Stoicism in 27 words:

There are things you can control, and everything else. Respect Nature – or “things as they are.” See The Spirit in all people. Practice. You are The Captain.

Superstars of Stoicism:

The written word that’s come down is mostly from three guys: Socrates (who your parents knew from “Bill & Ted’s Excellent Adventure”); Epictetus, ex-slave and famous local teacher; and Marcus Aurelius, known as “the last of the Good Emperors.”
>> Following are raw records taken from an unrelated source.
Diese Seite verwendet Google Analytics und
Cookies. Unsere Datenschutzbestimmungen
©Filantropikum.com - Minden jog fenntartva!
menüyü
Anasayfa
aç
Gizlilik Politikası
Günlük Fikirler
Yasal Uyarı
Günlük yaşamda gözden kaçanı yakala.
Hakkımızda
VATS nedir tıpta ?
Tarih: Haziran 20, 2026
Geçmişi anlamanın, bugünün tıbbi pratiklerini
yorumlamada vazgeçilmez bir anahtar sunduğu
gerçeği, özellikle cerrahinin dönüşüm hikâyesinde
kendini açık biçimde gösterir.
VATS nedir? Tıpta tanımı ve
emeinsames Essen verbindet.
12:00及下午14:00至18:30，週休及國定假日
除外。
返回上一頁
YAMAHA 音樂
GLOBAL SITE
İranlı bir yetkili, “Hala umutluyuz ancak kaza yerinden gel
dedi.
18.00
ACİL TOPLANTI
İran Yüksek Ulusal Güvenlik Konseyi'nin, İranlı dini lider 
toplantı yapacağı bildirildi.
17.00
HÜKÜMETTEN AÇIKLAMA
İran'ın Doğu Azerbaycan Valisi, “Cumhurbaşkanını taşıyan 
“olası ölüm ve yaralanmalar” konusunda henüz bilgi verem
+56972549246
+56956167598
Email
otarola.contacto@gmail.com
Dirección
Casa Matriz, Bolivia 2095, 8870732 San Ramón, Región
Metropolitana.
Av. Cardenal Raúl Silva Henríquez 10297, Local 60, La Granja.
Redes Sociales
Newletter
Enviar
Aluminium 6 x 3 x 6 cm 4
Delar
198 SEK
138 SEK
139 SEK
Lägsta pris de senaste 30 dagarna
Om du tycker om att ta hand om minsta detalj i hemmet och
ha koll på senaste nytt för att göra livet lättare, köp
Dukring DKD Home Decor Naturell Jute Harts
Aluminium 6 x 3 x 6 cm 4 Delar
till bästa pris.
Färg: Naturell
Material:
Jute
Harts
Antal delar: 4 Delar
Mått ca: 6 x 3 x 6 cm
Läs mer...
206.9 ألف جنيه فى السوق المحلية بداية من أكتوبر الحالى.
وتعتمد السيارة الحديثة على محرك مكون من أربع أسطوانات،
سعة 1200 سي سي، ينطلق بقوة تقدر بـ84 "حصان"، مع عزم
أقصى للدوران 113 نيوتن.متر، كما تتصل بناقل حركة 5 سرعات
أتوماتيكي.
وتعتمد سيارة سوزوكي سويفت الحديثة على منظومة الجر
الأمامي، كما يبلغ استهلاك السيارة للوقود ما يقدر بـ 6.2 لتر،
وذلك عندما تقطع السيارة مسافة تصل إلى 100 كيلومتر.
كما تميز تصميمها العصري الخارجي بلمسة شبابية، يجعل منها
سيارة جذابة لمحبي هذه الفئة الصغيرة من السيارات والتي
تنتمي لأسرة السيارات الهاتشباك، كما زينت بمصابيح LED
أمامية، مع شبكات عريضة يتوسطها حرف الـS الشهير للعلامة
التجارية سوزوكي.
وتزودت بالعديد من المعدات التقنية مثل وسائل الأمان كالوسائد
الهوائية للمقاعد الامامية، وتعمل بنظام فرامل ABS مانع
Socrates and Epictetus were funny and bitchy improvising teachers who wrote nothing down, although their students did. The guy who did write stuff down was not a teacher, but the most powerful man in the world: Marcus Aurelius Antoninus, Emperor of Rome through the plagues, invasions and insurrections of “The Shitty One Sixties” thru his death in 180. As a practicing stoic, he self-managed with a journal – parts of which survived. Called “The Meditations” it’s a readable “how to” classic.

A complete text on Stoic fathering is available here – but the main point is “There are things you can control, and things you can’t.”